After an improvement in March, China’s economy seems to have slowed again in April as economic agents turned perhaps more cautious due to the trade war. Industrial production yoy growth decelerated from 7.7% in March to 6.1% last month, fixed investment growth ticked down to 4.0% y/y from 4.2% in March and retail sales also slowed, from 5.9% y/y to 5.1%. We will see over the next few months if last week US-China „deal“ agreement in Geneva will provide some (sentiment) relief and materialize into a (short-lived?) activity rebound. Note that the 90 days truce will push the final, or just the next, deadline to beginning of August.
As far inflation is concerned, UK inflation is expected to reaccelerate from 2.6% in March to 3.3% in April and from 3.4% to 3.6% for headline and core index respectively… which may explain the hawkish 25bps rate cut from the BoE last week. At the opposite, Canadian headline inflation is foreseen to cross down the 2% threshold in April (falling to 1.6% from 2.3%), while the core-median and the core-trim indices may remain unchanged at 2.9% and 2.8% respectively. Note that the BoC has already slashed its target rate from 5% to 2.75% over the last 12 months on the back of weak growth, deteriorating labor market and less inflationary pressures than its northern neighbor. Finally, annual inflation rate is expected to have remained broadly stable last month in Japan (headline ticking down to 3.5% from 3.6% and core-core index ticking up from 2.9% to 3.0%). Keep in mind that Japan is the only G10 economy where annual inflation rate is higher now than one year ago… which may be explained by a central bank which have decided to remain well behind the curve (hiking slowly/patiently to bring rates higher)
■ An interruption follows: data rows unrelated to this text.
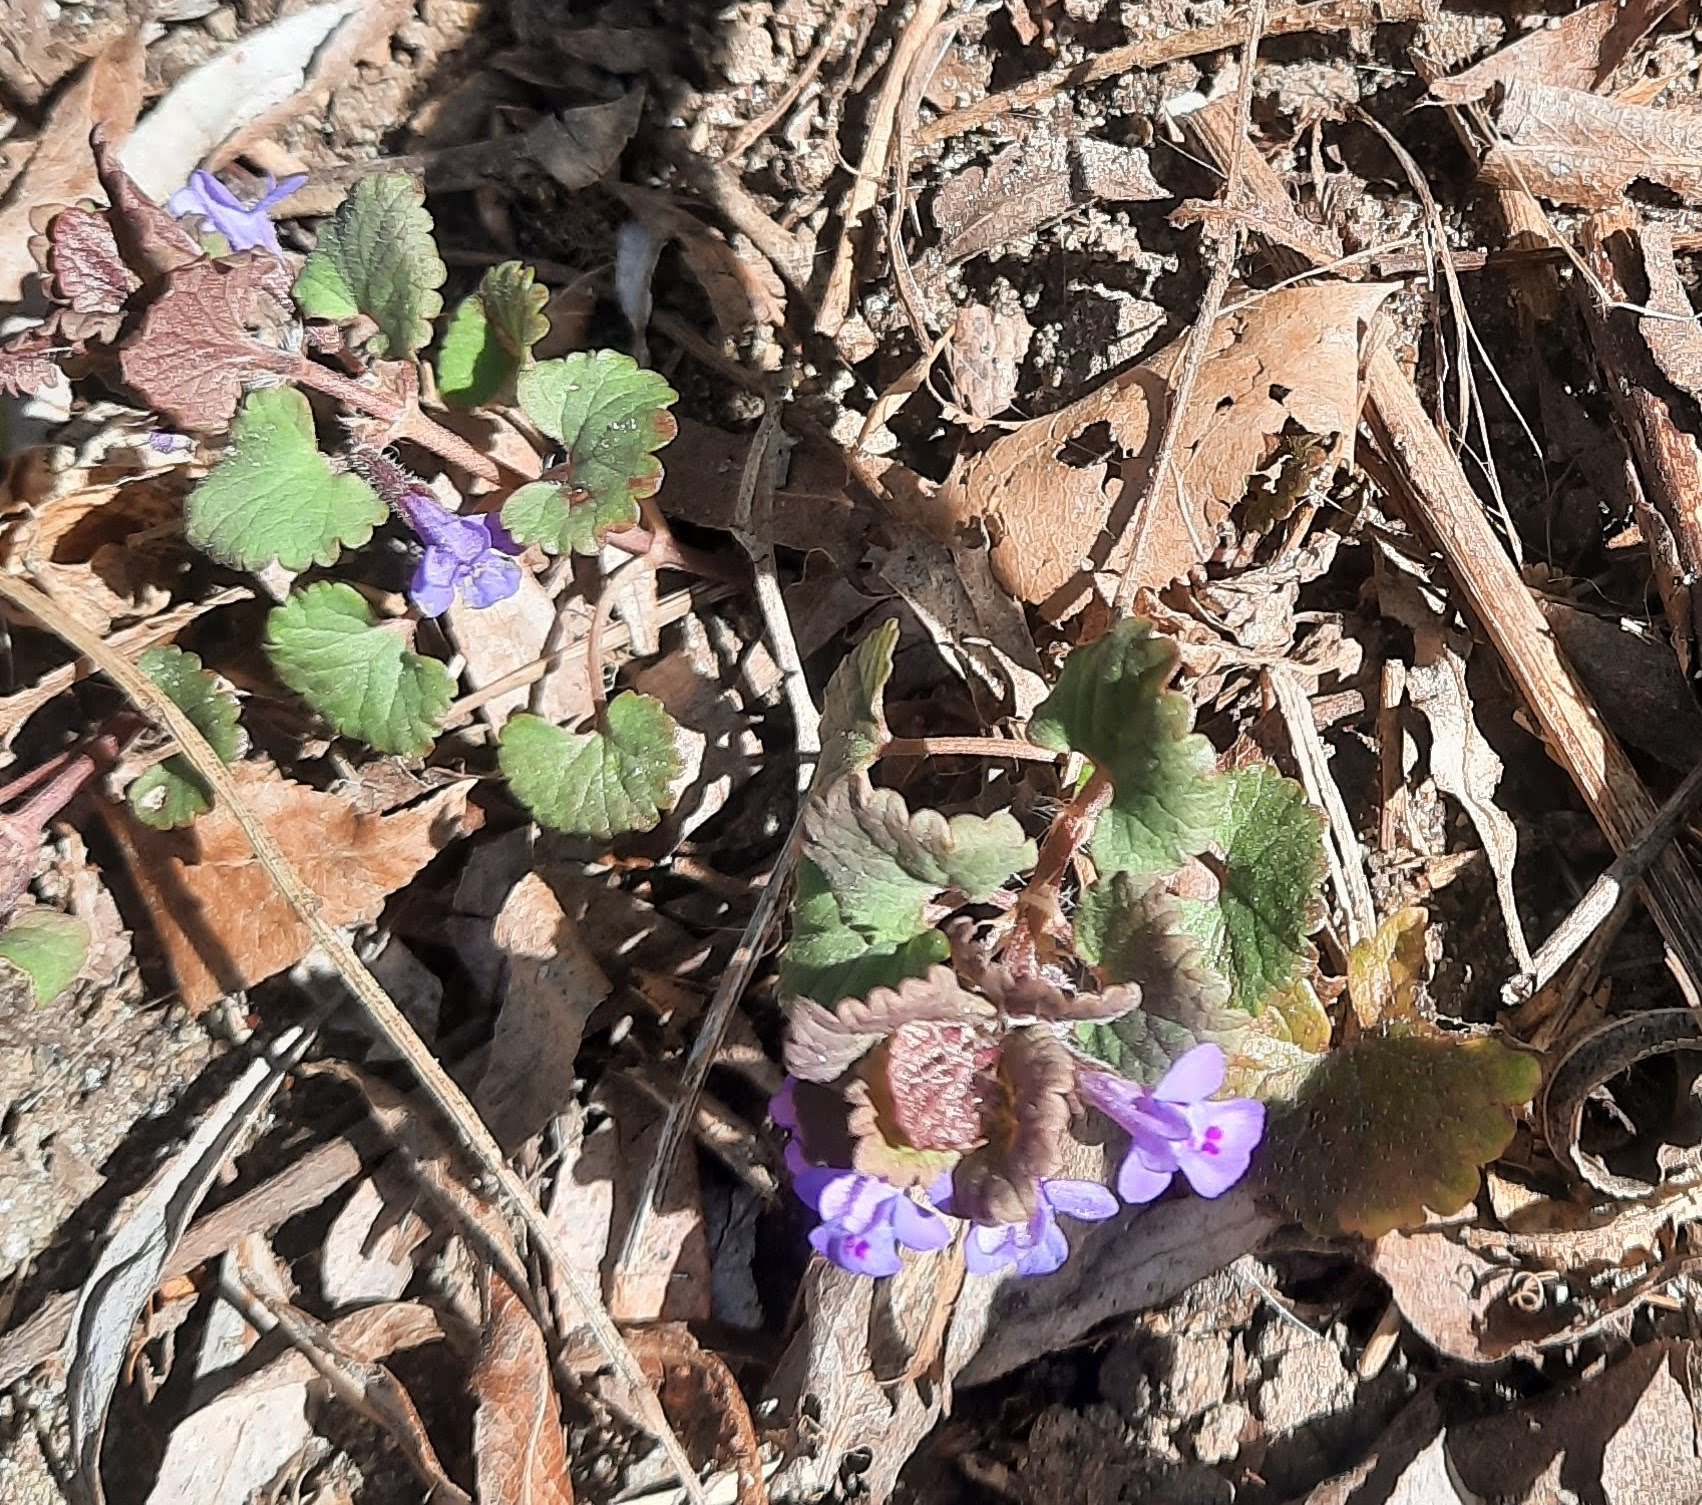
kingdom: Plantae
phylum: Tracheophyta
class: Magnoliopsida
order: Lamiales
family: Lamiaceae
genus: Glechoma
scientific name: Glechoma hederacea
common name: Ground ivy
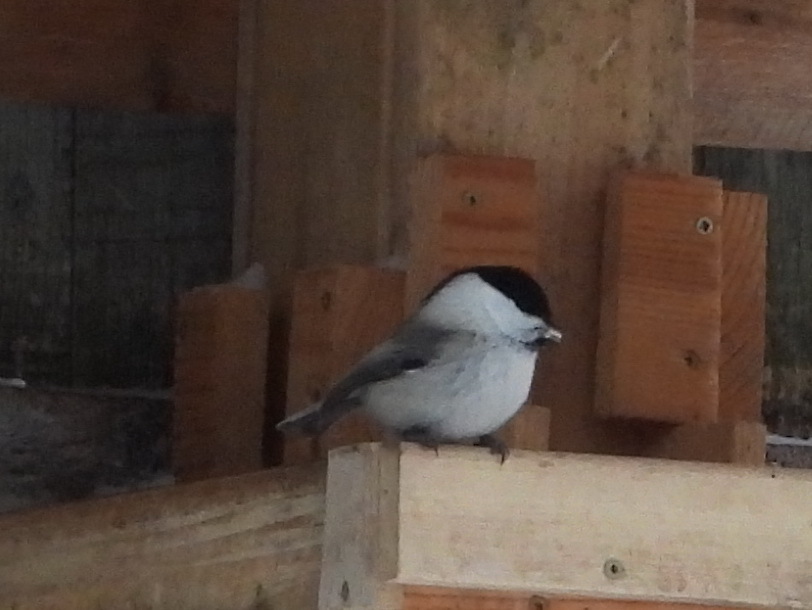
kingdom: Animalia
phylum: Chordata
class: Aves
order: Passeriformes
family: Paridae
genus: Poecile
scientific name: Poecile montanus
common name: Willow tit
Speaking about central banks, there will be a policy rates decision from the RBA tomorrow. A 25bps cut to 3.85% is widely expected but the tone may remain quite hawkish given the recent data (resilient activity and quite sticky inflation).
Concluding with corporate earnings releases, the focus will be on US retailers (Home Depot, TJX and Target), while we will get also the results of Vodafone and Marks & Spencer in Europe, as well as Baidu in China.